Where a line in the data below includes the word "assign", count it. State the total and nothing more.
---+---
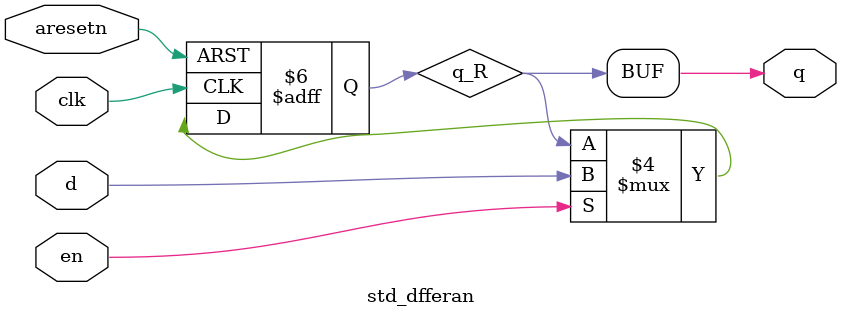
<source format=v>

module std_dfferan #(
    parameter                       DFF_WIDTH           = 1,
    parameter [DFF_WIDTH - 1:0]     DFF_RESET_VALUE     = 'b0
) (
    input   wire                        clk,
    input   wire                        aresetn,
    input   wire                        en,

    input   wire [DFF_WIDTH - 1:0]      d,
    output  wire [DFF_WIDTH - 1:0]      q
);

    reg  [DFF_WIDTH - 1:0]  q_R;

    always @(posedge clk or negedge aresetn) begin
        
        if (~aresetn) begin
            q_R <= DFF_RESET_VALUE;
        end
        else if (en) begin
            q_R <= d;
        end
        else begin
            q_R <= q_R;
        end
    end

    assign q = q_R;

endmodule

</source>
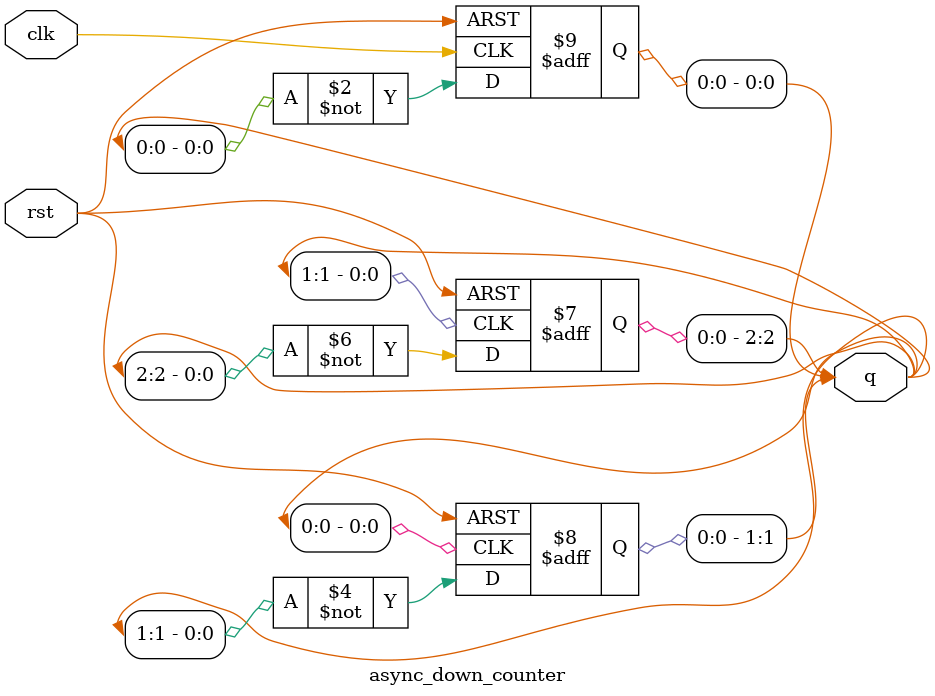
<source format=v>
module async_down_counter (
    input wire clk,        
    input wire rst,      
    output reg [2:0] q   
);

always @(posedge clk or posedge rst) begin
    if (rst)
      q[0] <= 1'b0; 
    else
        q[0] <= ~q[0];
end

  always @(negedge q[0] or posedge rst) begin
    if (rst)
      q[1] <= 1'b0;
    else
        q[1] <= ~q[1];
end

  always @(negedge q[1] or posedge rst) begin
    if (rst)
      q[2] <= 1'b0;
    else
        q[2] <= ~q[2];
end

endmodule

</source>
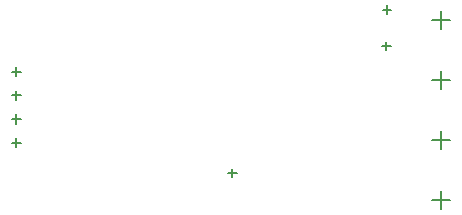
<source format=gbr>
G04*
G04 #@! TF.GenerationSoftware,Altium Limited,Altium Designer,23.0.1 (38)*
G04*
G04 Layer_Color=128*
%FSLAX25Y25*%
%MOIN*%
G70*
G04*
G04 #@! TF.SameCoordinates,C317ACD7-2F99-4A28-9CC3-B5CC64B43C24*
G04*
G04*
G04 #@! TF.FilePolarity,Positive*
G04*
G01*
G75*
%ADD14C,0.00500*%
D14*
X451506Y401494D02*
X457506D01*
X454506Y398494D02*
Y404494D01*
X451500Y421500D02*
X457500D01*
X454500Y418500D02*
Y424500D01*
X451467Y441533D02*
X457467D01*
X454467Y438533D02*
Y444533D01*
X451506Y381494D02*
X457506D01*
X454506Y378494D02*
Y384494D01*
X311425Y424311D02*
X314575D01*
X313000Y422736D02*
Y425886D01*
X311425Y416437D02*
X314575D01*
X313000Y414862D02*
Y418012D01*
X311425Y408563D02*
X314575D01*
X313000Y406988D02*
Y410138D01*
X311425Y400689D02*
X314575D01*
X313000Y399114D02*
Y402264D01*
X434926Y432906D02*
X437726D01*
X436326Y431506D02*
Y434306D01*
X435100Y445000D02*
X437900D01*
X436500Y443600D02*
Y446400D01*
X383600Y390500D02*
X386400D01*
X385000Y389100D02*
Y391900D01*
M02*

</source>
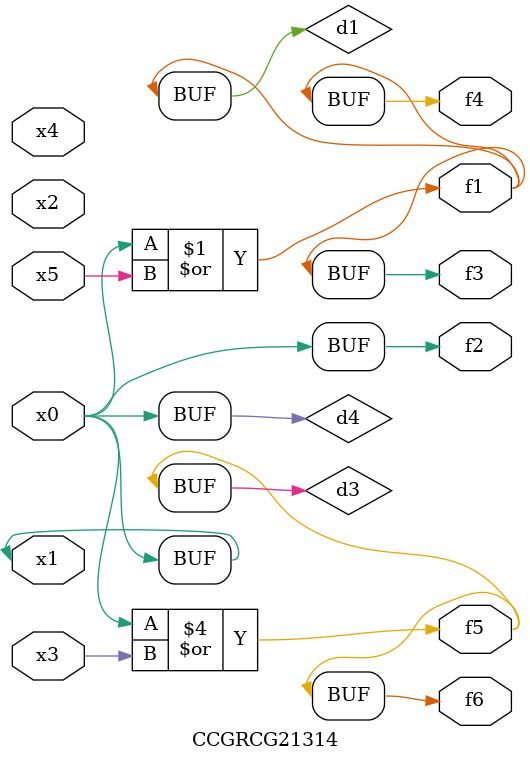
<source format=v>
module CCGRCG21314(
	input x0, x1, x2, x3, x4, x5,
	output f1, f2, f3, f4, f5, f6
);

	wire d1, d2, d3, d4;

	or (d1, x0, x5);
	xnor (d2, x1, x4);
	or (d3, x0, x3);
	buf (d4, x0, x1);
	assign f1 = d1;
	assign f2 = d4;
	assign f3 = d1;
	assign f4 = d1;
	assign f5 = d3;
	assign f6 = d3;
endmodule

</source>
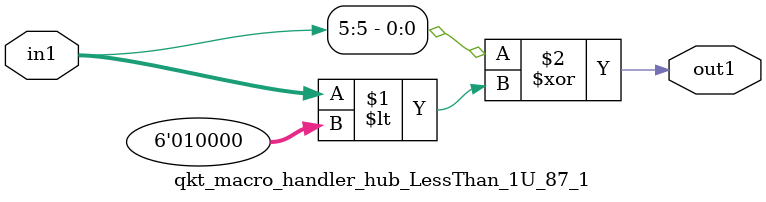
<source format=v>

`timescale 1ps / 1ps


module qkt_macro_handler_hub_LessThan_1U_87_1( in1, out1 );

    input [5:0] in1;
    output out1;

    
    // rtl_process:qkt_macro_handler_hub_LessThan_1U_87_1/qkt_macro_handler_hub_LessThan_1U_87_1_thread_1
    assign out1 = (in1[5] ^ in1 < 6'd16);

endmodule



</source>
---+---
» **PROBLEM SOLUTION**: 8